Digitisation is the process of converting information into a digital or electronic format. It is the manner in which analogue or hard copy formats are converted.
There are many multi-function devices (MFD) that are capable of scanning a flat image and possibly Optical Character Recognition (OCR) to enable searching a digital document. OCR can be unreliable if there is handwriting present, too many images or even if the document has numerous columns. For a quick, simple scan MFDs can do the job but for important business documents to be searchable, accessible and useful, they must be digitised in a professional manner. Below is five key considerations when digitising documents.
1. Accuracy of the whole document
Given the size and scope of documents (e.g. A4, A3, folio etc.) it is important to have hardware that is capable of scanning a range of sizes, not just conventional A4 or smaller. This ensures the accuracy of the scan, no loss of text at the edges and no blurring of text either. This is achieved with large format and other specialised scanners.
2. Character recognition
Documents may not just have typed text, there may also be handwriting, images and graphs which should be included in the scan to be a true representation of the hard copy. OCR manages the typed text, Intelligent Character Recognition (ICR) recognises handwritten characters and Optical Mark Recognition (OMR) recognises characters entered into forms, such as “ticked boxes”. These are all important to be captured in the digitisation process.
3. Useable formats
Digitisation output should be possible in a variety of formats such as PDF, JPEG, TIFF, GIFF, etc., this enables the documents to be repurposed as high definition images for presentation, high-quality printing and more. This is particularly relevant when dealing with medical documents, engineering drawings and similar.

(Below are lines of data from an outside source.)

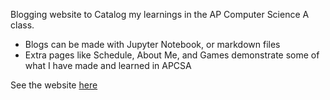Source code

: Blogging website to Catalog my learnings in the AP Computer Science A class.
- Blogs can be made with Jupyter Notebook, or markdown files
- Extra pages like Schedule, About Me, and Games demonstrate some of what I have made and learned in APCSA


See the website [here](https://ryanrob327.github.io/CSA/)
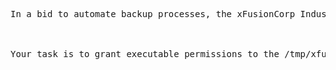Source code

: <pre>
In a bid to automate backup processes, the xFusionCorp Industries sysadmin team has developed a new bash script named xfusioncorp.sh. While the script has been distributed to all necessary servers, it lacks executable permissions on App Server 1 within the Stratos Datacenter.



Your task is to grant executable permissions to the /tmp/xfusioncorp.sh script on App Server 1. Additionally, ensure that all users have the capability to execute it.
</pre>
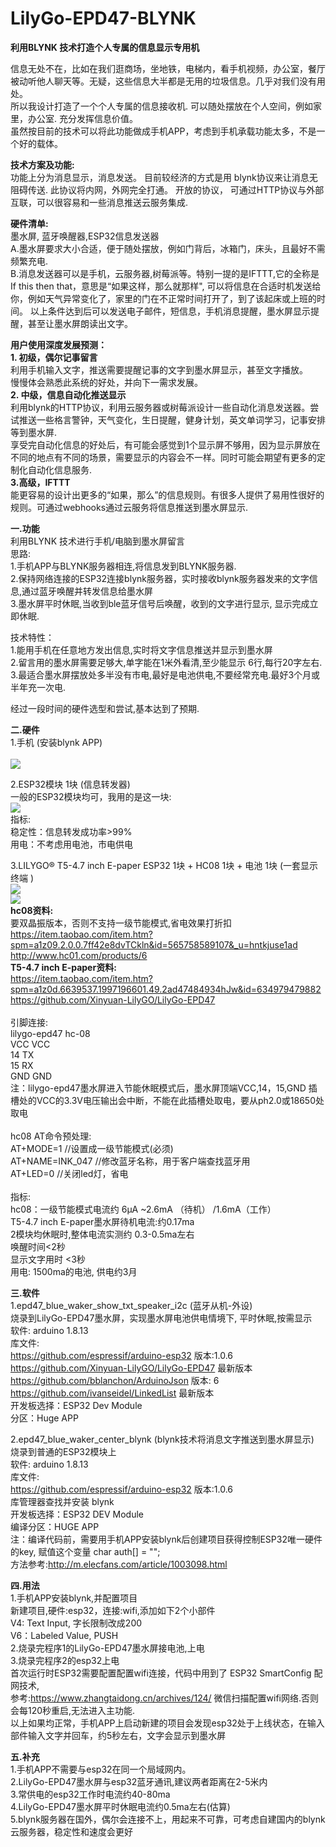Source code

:# LilyGo-EPD47-BLYNK
 <b>利用BLYNK 技术打造个人专属的信息显示专用机 </b><br/>

   信息无处不在，比如在我们逛商场，坐地铁，电梯内，看手机视频，办公室，餐厅被动听他人聊天等。无疑，这些信息大半都是无用的垃圾信息。几乎对我们没有用处。<br/>
所以我设计打造了一个个人专属的信息接收机. 可以随处摆放在个人空间，例如家里，办公室. 充分发挥信息价值。 <br/>
虽然按目前的技术可以将此功能做成手机APP，考虑到手机承载功能太多，不是一个好的载体。 <br/>

   <b>技术方案及功能:</b> <br/>
        功能上分为消息显示，消息发送。 目前较经济的方式是用 blynk协议来让消息无阻碍传送. 此协议将内网，外网完全打通。 开放的协议， 可通过HTTP协议与外部互联，可以很容易和一些消息推送云服务集成.

   <b>硬件清单:</b> <br/>
         墨水屏, 蓝牙唤醒器,ESP32信息发送器 <br/>
         A.墨水屏要求大小合适，便于随处摆放，例如门背后，冰箱门，床头，且最好不需频繁充电.  <br/>
         B.消息发送器可以是手机，云服务器,树莓派等。特别一提的是IFTTT,它的全称是 If this then that，意思是“如果这样，那么就那样",  可以将信息在合适时机发送给你，例如天气异常变化了，家里的门在不正常时间打开了，到了该起床或上班的时间。 以上条件达到后可以发送电子邮件，短信息，手机消息提醒，墨水屏显示提醒，甚至让墨水屏朗读出文字。 <br/>
         
<b>用户使用深度发展预测：</b> <br/>
<b>1. 初级，偶尔记事留言</b> <br/>
利用手机输入文字，推送需要提醒记事的文字到墨水屏显示，甚至文字播放。<br/>
慢慢体会熟悉此系统的好处，并向下一需求发展。<br/>
<b>2. 中级，信息自动化推送显示</b> <br/>
利用blynk的HTTP协议，利用云服务器或树莓派设计一些自动化消息发送器。尝试推送一些格言警钟，天气变化，生日提醒，健身计划，英文单词学习，记事安排等到墨水屏.<br/>
享受完自动化信息的好处后，有可能会感觉到1个显示屏不够用，因为显示屏放在不同的地点有不同的场景，需要显示的内容会不一样。同时可能会期望有更多的定制化自动化信息服务.<br/>
<b>3.高级，IFTTT</b> <br/>
能更容易的设计出更多的“如果，那么”的信息规则。有很多人提供了易用性很好的规则。可通过webhooks通过云服务将信息推送到墨水屏显示.<br/>

<b>一.功能 </b> <br/>
   利用BLYNK 技术进行手机/电脑到墨水屏留言<br/>
   思路:<br/>
   1.手机APP与BLYNK服务器相连,将信息发到BLYNK服务器.<br/>
   2.保持网络连接的ESP32连接blynk服务器，实时接收blynk服务器发来的文字信息,通过蓝牙唤醒并转发信息给墨水屏<br/>
   3.墨水屏平时休眠,当收到ble蓝牙信号后唤醒，收到的文字进行显示, 显示完成立即休眠.<br/>
     
   技术特性：<br/>
   1.能用手机在任意地方发出信息,实时将文字信息推送并显示到墨水屏<br/>
   2.留言用的墨水屏需要足够大,单字能在1米外看清,至少能显示 6行,每行20字左右. <br/>
   3.最适合墨水屏摆放处多半没有市电,最好是电池供电,不要经常充电.最好3个月或半年充一次电.<br/>
   
   经过一段时间的硬件选型和尝试,基本达到了预期.<br/>

<b>二.硬件</b><br/>
   1.手机 (安装blynk APP) <br/>   
   <img src= 'https://github.com/lixy123/LilyGo-EPD47-HC08/blob/main/blynk_1.jpg?raw=true' /> 
   
   2.ESP32模块 1块 (信息转发器) <br/>
     一般的ESP32模块均可，我用的是这一块:<br/>
      <img src= 'https://github.com/lixy123/LilyGo-EPD47-BLYNK/blob/main/ESP32.jpg?raw=true' />    
     指标:<br/>
       稳定性：信息转发成功率>99%<br/>
       用电：不考虑用电池，市电供电<br/>
       
   3.LILYGO® T5-4.7 inch E-paper ESP32 1块 + HC08 1块 + 电池 1块 (一套显示终端 )<br/>
   <img src= 'https://github.com/lixy123/LilyGo-EPD47-BLYNK/blob/main/blynk_3.jpg?raw=true' />   <br/>
   <img src= 'https://github.com/lixy123/LilyGo-EPD47-HC08/blob/main/blynk_2.jpg?raw=true' />  <br/>
     <b>hc08资料:</b><br/>
     要双晶振版本，否则不支持一级节能模式,省电效果打折扣<br/>
     https://item.taobao.com/item.htm?spm=a1z09.2.0.0.7ff42e8dvTCkln&id=565758589107&_u=hntkjuse1ad<br/>
     http://www.hc01.com/products/6<br/>
     <b>T5-4.7 inch E-paper资料:</b><br/>
     https://item.taobao.com/item.htm?spm=a1z0d.6639537.1997196601.49.2ad47484934hJw&id=634979479882<br/>
     https://github.com/Xinyuan-LilyGO/LilyGo-EPD47 <br/>      
     引脚连接:<br/>
     lilygo-epd47  hc-08<br/>
       VCC         VCC<br/>
       14          TX<br/>
       15          RX<br/>
       GND         GND<br/>
     注：lilygo-epd47墨水屏进入节能休眠模式后，墨水屏顶端VCC,14，15,GND 插槽处的VCC的3.3V电压输出会中断，不能在此插槽处取电，要从ph2.0或18650处取电<br/>   
     hc08 AT命令预处理:<br/>
     AT+MODE=1        //设置成一级节能模式(必须)<br/>
     AT+NAME=INK_047  //修改蓝牙名称，用于客户端查找蓝牙用<br/>
     AT+LED=0          //关闭led灯，省电 <br/>    
     指标:<br/>
       hc08：一级节能模式电流约 6μA ~2.6mA （待机） /1.6mA（工作）<br/>
       T5-4.7 inch E-paper墨水屏待机电流:约0.17ma <br/>
       2模块均休眠时,整体电流实测约 0.3-0.5ma左右 <br/>
       唤醒时间<2秒<br/>
       显示文字用时 <3秒<br/>
       用电: 1500ma的电池, 供电约3月 <br/>

<b>三.软件</b><br/>
1.epd47_blue_waker_show_txt_speaker_i2c (蓝牙从机-外设)<br/>
烧录到LilyGo-EPD47墨水屏，实现墨水屏电池供电情境下, 平时休眠,按需显示<br/>
软件: arduino 1.8.13<br/>
库文件:<br/>
https://github.com/espressif/arduino-esp32 版本:1.0.6<br/>
https://github.com/Xinyuan-LilyGO/LilyGo-EPD47 最新版本<br/>
https://github.com/bblanchon/ArduinoJson 版本: 6<br/>
https://github.com/ivanseidel/LinkedList 最新版本<br/>
开发板选择：ESP32 Dev Module<br/>
分区：Huge APP<br/>

2.epd47_blue_waker_center_blynk (blynk技术将消息文字推送到墨水屏显示)<br/>
烧录到普通的ESP32模块上 <br/>
软件: arduino 1.8.13<br/>
库文件:<br/>
https://github.com/espressif/arduino-esp32 版本:1.0.6<br/>
库管理器查找并安装 blynk<br/>
开发板选择：ESP32 DEV Module<br/>
编译分区：HUGE APP<br/>
注：编译代码前，需要用手机APP安装blynk后创建项目获得控制ESP32唯一硬件的key, 赋值这个变量 char auth[] = ""; <br/>
    方法参考:http://m.elecfans.com/article/1003098.html <br/>


<b>四.用法</b><br/>
1.手机APP安装blynk,并配置项目<br/>
  新建项目,硬件:esp32，连接:wifi,添加如下2个小部件<br/>
  V4: Text Input, 字长限制改成200<br/>
  V6：Labeled Value, PUSH<br/>
2.烧录完程序1的LilyGo-EPD47墨水屏接电池,上电<br/>
3.烧录完程序2的esp32上电<br/>
  首次运行时ESP32需要配置配置wifi连接，代码中用到了 ESP32 SmartConfig 配网技术,<br/>
  参考:https://www.zhangtaidong.cn/archives/124/ 微信扫描配置wifi网络.否则会每120秒重启,无法进入主功能.<br/>
  以上如果均正常，手机APP上启动新建的项目会发现esp32处于上线状态，在输入部件输入文字并回车，约5秒左右，文字会显示到墨水屏<br/>
  
<b>五.补充</b> <br/>
1.手机APP不需要与esp32在同一个局域网内。<br/>
2.LilyGo-EPD47墨水屏与esp32蓝牙通讯,建议两者距离在2-5米内<br/>
3.常供电的esp32工作时电流约40-80ma<br/>
4.LilyGo-EPD47墨水屏平时休眠电流约0.5ma左右(估算)<br/>
5.blynk服务器在国外，偶尔会连接不上，用起来不可靠，可考虑自建国内的blynk云服务器，稳定性和速度会更好<br/>


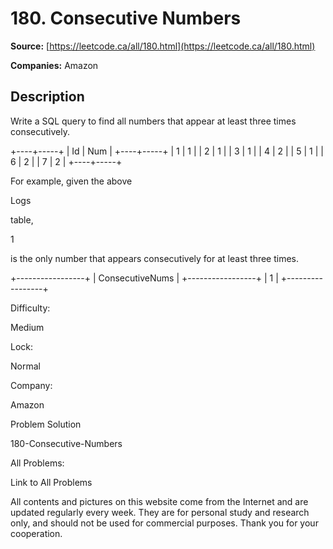 # 180. Consecutive Numbers

**Source:** [https://leetcode.ca/all/180.html](https://leetcode.ca/all/180.html)

**Companies:** Amazon

## Description

Write a SQL query to find all numbers that appear at least three times consecutively.

+----+-----+
| Id | Num |
+----+-----+
| 1  |  1  |
| 2  |  1  |
| 3  |  1  |
| 4  |  2  |
| 5  |  1  |
| 6  |  2  |
| 7  |  2  |
+----+-----+

For example, given the above

Logs

table,

1

is the only number that
        appears consecutively for at least three times.

+-----------------+
| ConsecutiveNums |
+-----------------+
| 1               |
+-----------------+

Difficulty:

Medium

Lock:

Normal

Company:

Amazon

Problem Solution

180-Consecutive-Numbers

All Problems:

Link to All Problems

All contents and pictures on this website come from the Internet and are updated regularly every week. They are for personal study and research only, and should not be used for commercial purposes. Thank you for your cooperation.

4. Redaction to ensure privacy
It may also be necessary to remove sensitive or personal information from documents in the digitisation process. This maintains the privacy of the individual while making important information available e.g. medical tests which can be used for research purposes. This requires specialist software. Redaction can also bring together disparate documents into a single accessible document.
5. It’s not just scanning!
To just scan documents and store them on a computer drive somewhere will be a good backup for the hard copy but what use is it to the organisation? They must have metadata applied, keywords applied and filed in a proper structure. This ensures documents can be located either by the metadata applied to the digital document or the words and phrases found in the document – made possible with OCR, ICR and OMR. The classification and indexing of documents requires knowledge and experience to get it right.
If your business documents are not being digitised with all these components in place, you are not getting the most out of the documents you hold. All of the above features enable documents to become data and ultimately knowledge.